Tonal consonance parameters link microscopic and macroscopic properties of music exposing a hidden order in melody

TL;DR

This paper introduces a formalism linking physical properties of musical intervals to the perception of consonance, revealing a hidden order in melody and connecting psychoacoustic constraints with musical complexity.

Contribution

It presents a novel approach to analyze melody by relating microscopic sound properties to macroscopic musical perception using an entropy extremalization principle.

Findings

Melodic lines can be described by physical properties of intervals.

A principle of entropy extremalization under psychoacoustic constraints explains melody structure.

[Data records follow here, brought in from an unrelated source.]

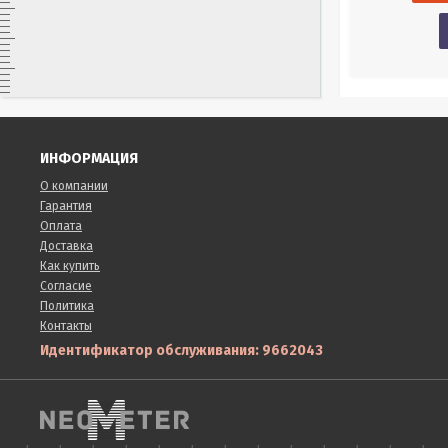
Купить в 1 клик
в наличии
ИНФОРМАЦИЯ
О компании
Гарантия
Оплата
Доставка
Как купить
Согласие
Политика
Контакты
Идентификатор обслуживания: 9662043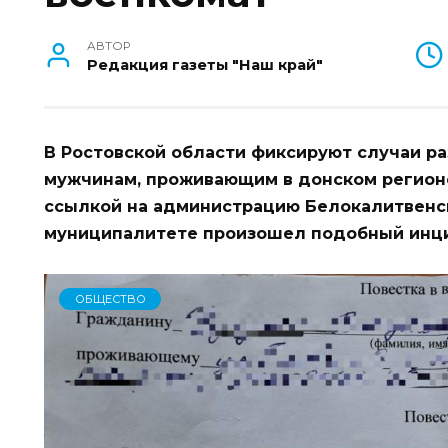
АВТОР
Редакция газеты "Наш край"
В Ростовской области фиксируют случаи р
мужчинам, проживающим в донском регионе
ссылкой на администрацию Белокалитвенск
муниципалитете произошел подобный инц
ОБЩЕСТВО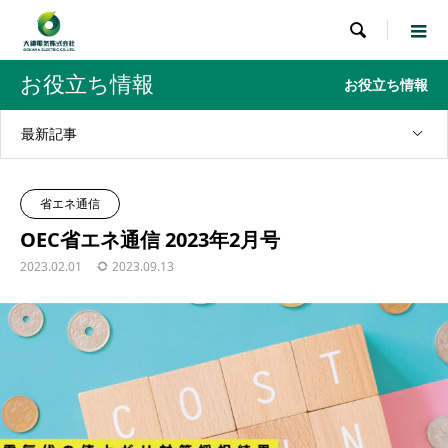

お役立ち情報
お役立ち情報
最新記事
省エネ通信
OEC省エネ通信 2023年2月号
2023.02.01
2023.09.13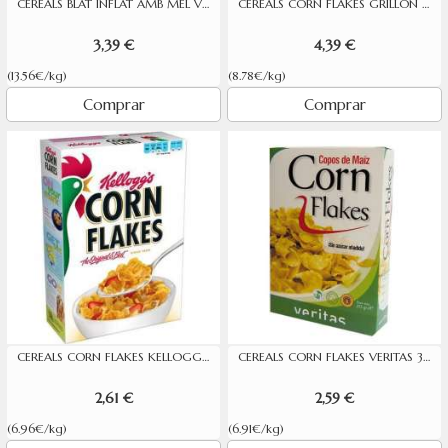
CEREALS BLAT INFLAT AMB MEL VERITAS 200G
CEREALS CORN FLAKES GRILLON 500G
3,39 €
4,39 €
(13.56€/kg)
(8.78€/kg)
Comprar
Comprar
CEREALS CORN FLAKES KELLOGG'S 375G
CEREALS CORN FLAKES VERITAS 375G
2,61 €
2,59 €
(6.96€/kg)
(6.91€/kg)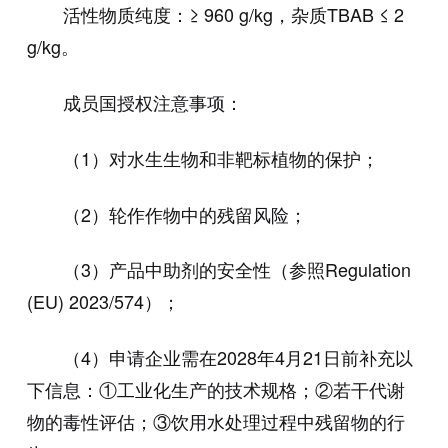
活性物质纯度：≥ 960 g/kg，杂质TBAB ≤ 2
g/kg。
成员国授权注意事项：
（1）对水生生物和非靶标植物的保护；
（2）轮作作物中的残留风险；
（3）产品中助剂的安全性（参照Regulation
(EU) 2023/574）；
（4）申请企业需在2028年4月21日前补充以
下信息：①工业化生产的技术规格；②若干代谢
物的毒性评估；③饮用水处理过程中残留物的行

Physical properties of sound relate to perceived consonance and musical complexity.

Abstract

Consonance is related to the perception of pleasantness arising from a combination of sounds and has been approached quantitatively using mathematical relations, physics, information theory, and psychoacoustics. Tonal consonance is present in timbre, musical tuning, harmony, and melody, and it is used for conveying sensations, perceptions, and emotions in music. It involves the physical properties of sound waves and is used to study melody and harmony through musical intervals and chords. From the perspective of complexity, the macroscopic properties of a system with many parts frequently rely on the statistical properties of its constituent elements. Here we show how the tonal consonance parameters for complex tones can be used to study complexity in music. We apply this formalism to melody, showing that melodic lines in musical pieces can be described in terms of the physical properties of melodic intervals and the existence of an entropy extremalization principle subject to psychoacoustic macroscopic constraints with musical meaning. This result connects the human perception of consonance with the complexity of human creativity in music through the physical properties of the musical stimulus.